Pope Francis apologized Sunday to the Roma ethnic minority for their history of discrimination in Europe and paid homage to Romanian Catholics persecuted during communist rule as he wrapped up his third and final day with a message of forgiveness.
Francis reached out to the minorities of Transylvania during a deeply symbolic visit to Romania about 20 years after St. John Paul II made the first-ever papal trip to the majority Orthodox country.
In his final stop Sunday before heading back to the Vatican, Francis visited a community of Roma, also known as Gypsies, in a newly built Catholic church that was so small organizers asked the clergy to leave to make more room for Gypsy families to get in.
There, Francis apologized for the “many experiences of discrimination, segregation and mistreatment experienced by your communities,” a reference to the second-class status of the Roma minority in Romania and throughout Europe, where Roma are more likely to be poor, uneducated and at risk of harassment, according to European Union studies.
Francis recently met with members of Roma communities in the diaspora at the Vatican and knows well the hardships they face.
“History tells us that Christians too, including Catholics, are not strangers to such evil,” Francis said, in an apparent reference to World War II-era deportation of Roma along with Romanian Jews that is commemorated by a Holocaust memorial in Bucharest.
“I would like to ask your forgiveness for this,” Francis said. “I ask forgiveness – in the name of the Church and of the Lord – and I ask forgiveness of you. For all those times in history when we have discriminated, mistreated or looked askance at you … and were unable to acknowledge you, to value you and to defend you in your uniqueness.”
Francis has made it a point to use his trips and meetings with foreign leaders to ask forgiveness for past injustices, just as John Paul did. He apologized to indigenous peoples for the colonial-era conquest of the Americas while in Bolivia and during a Vatican meeting with the president of Rwanda, apologized for the failures of Catholics in the Rwandan genocide.
Roma are often among the poorest and least educated citizens in Central Europe. Neighboring Hungary, for example, has been warned by the EU about the discrimination of Roma children in education. The EU Agency for Fundamental Rights reported last year that 80 percent of the Roma population in Europe is at risk for poverty, and that hate-motivated crime and harassment were preventing their inclusion in society.

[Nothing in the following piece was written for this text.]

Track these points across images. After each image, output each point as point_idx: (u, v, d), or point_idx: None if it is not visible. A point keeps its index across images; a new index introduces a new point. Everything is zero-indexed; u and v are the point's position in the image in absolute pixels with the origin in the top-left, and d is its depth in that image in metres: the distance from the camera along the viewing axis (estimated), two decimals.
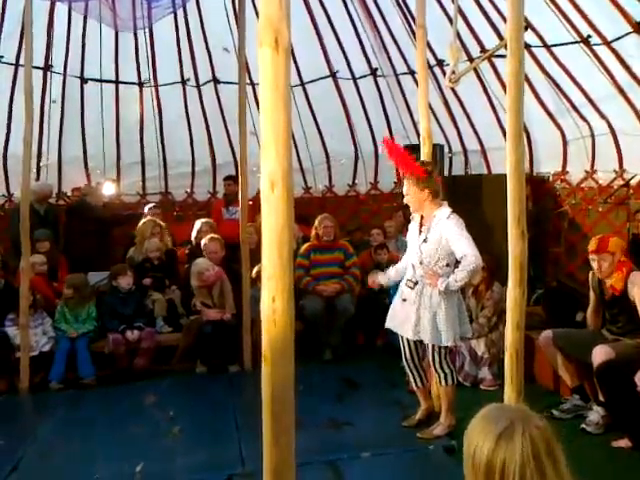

Francis began the day by beatifying seven Greek-Catholic bishop martyrs in Blaj, a stronghold of the Greek-Catholic Church that was outlawed during communism. The seven bishops had been arrested and imprisoned between 1950 and 1970 for adhering to their faith.
Francis held them up as models for the Romanian faithful today, saying they “gave their lives to oppose an illiberal ideological system.”
“These lands know well how greatly people suffer when an ideology or a regime takes over, setting itself up as a rule for the very life and faith of people, diminishing and even eliminating their ability to make decisions, their freedom and their room for creativity,” he said.
He warned that new ideologies were threatening Romanian families today _ an apparent reference to gender issues, gay marriage and other secular trends that Francis has previously blasted as Western “ideological colonization” over others.
The hymn-filled Mass followed the Byzantine rite of the Greek-Catholic church, which is loyal to Rome. The liturgy itself was celebrated by a Greek-Catholic bishop, but it marked the first time that Francis had presided over an eastern rite liturgy as pope, the Vatican said.
It was celebrated on the symbolic “Field of Liberty,” a huge expanse east of Blaj that was the site of an important nationalist rally in 1848. A century later, communist leaders marking the anniversary at the field demanded that Greek-Catholics join the Orthodox church.
Many refused, and thousands of priests were incarcerated in communist prisons, including the seven being beatified Sunday. The Catholic Church’s property was seized. The refusal of the Orthodox church to return those Catholic assets remains a source of tension between the two today.
“This is a holy day for all Catholics,” said 50-year old Emanuela Canta, who arrived in the Blaj field early Sunday to get a spot. “I wish we could share the same kind of faith they (the martyrs) had. I wish God could strengthen us and our belief.”
Because the seven bishops were declared martyrs, who died out of hatred for the Catholic faith, the Vatican didn’t need to confirm a miracle attributed to their intercession for them to be beatified; a miracle is needed for them to be made saints.